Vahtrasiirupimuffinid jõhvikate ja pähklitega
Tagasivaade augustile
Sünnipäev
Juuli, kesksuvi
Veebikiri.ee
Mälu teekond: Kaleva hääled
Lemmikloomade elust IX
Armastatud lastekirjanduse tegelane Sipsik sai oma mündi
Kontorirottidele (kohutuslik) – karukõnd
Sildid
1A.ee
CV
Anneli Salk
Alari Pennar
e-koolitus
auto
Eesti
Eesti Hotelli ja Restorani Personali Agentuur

----

Qué hacer: Devuelve todas las líneas de los datos anteriores, sin cambiar nada.

Espacio de respuesta:
Vahtrasiirupimuffinid jõhvikate ja pähklitega
Tagasivaade augustile
Sünnipäev
Juuli, kesksuvi
Veebikiri.ee
Mälu teekond: Kaleva hääled
Lemmikloomade elust IX
Armastatud lastekirjanduse tegelane Sipsik sai oma mündi
Kontorirottidele (kohutuslik) – karukõnd
Sildid
1A.ee
CV
Anneli Salk
Alari Pennar
e-koolitus
auto
Eesti
Eesti Hotelli ja Restorani Personali Agentuur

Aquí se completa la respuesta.